- _TASK ITEM_:
Please give back each line below unchanged; none of the pictures should appear.

- _DATA RECORDS_:
◇ ◇ ◇ ◇ ◇
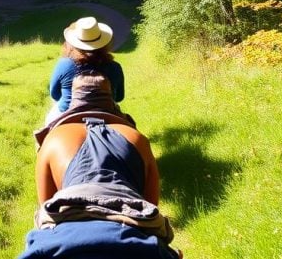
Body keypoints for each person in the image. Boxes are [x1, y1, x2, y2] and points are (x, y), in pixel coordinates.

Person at [19, 116, 180, 258]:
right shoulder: (141, 140)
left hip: (69, 108)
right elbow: (152, 205)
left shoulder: (54, 137)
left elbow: (45, 204)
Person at [45, 17, 124, 127]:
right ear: (103, 43)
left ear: (75, 42)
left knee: (47, 129)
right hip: (107, 111)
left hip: (67, 111)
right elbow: (119, 97)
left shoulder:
◇ ◇ ◇ ◇ ◇
- _RESULT OF THIS EXERCISE_:
Body keypoints for each person in the image. Boxes are [x1, y1, x2, y2] and points are (x, y), in pixel coordinates.

Person at [19, 116, 180, 258]:
right shoulder: (141, 140)
left hip: (69, 108)
right elbow: (152, 205)
left shoulder: (54, 137)
left elbow: (45, 204)
Person at [45, 17, 124, 127]:
right ear: (103, 43)
left ear: (75, 42)
left knee: (47, 129)
right hip: (107, 111)
left hip: (67, 111)
right elbow: (119, 97)
left shoulder:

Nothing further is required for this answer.